Мне вспомнился в деталях тот роковой день. Вечером того же дня мама сказала в боль-нице: «Ильхо утром разбил блюдце. Это плохая примета, но я не предупредила их».
Наверное, в тот момент слова матери глубоко запали мне в подсознание. Если с утра не везет, нужно быть осторожным. Несмотря на столкновение с самосвалом, Ильчу сильно не пострадала, если не считать раны на лбу, поэтому ее выписали из больницы через несколько дней. Мать, отец и даже сестра постепенно забыли о том происшествии. И я думал, что тоже забыл. Однако память о нем все это время жила в моей душе.
Я вспомнил огромный шрам, оставшийся на лбу у сестры, который так и не исчез, даже после шести операций. Из-за него Ильчу всегда носит челку. Шрам остался после событий того страшного дня. Я думал, что забыл о нем. Однако оказалось, что это было не так.
Как, должно быть, Ильчу ненавидела меня каждый раз, когда видела свое отражение в зеркале! Брата, который выпустил ее руку, бросив одну, под колеса несущегося на нее самосвала.

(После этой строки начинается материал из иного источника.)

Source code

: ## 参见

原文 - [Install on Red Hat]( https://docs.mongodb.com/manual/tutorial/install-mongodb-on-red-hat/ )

Вспомнилась мама. Она никогда при мне не говорила про шрам на лбу Ильчу. Впрочем, как и отец. Воспоминания безостановочно всплывали одно за другим.
Меня мучило острое сожаление, что я так и не сделал этого. Надо было попросить прощения за то, что не смог удержать ее руку и убежать вместе от приближающейся опасности. Вслед за одним воспоминанием всплывало другое, где тоже была Ильчу. Вот она идет в ближайший магазинчик, зажав в кулачке монетки. Вот она возвращается с двумя леденцами, разворачивает один и сует мне в рот. Я сосу леденец и показываю большой палец, Ильчу заливисто смеется. А вот день, когда я дерусь с мальчишкой на детской площадке. Он явно сильнее меня, и Ильчу снимает башмак и лупит им моего противника по голове с криком: «Не бей моего брата!»
Откуда-то из глубины души поднималось незнакомое горячее чувство. Мне захотелось увидеть Ильчу и обнять ее. Погладить шрам на лбу.
Вспомнился отец. Возможно, он думает, что я покончил с собой из-за того, что попался ему с сигаретой в зубах. Если это так, то он никогда не сможет вырваться из глубокого омута вины.
В отчаянии я схватился руками за голову, теребя волосы. Мне обязательно нужно было вернуться, но, как назло, тоненькая нить моей надежды оборвалась.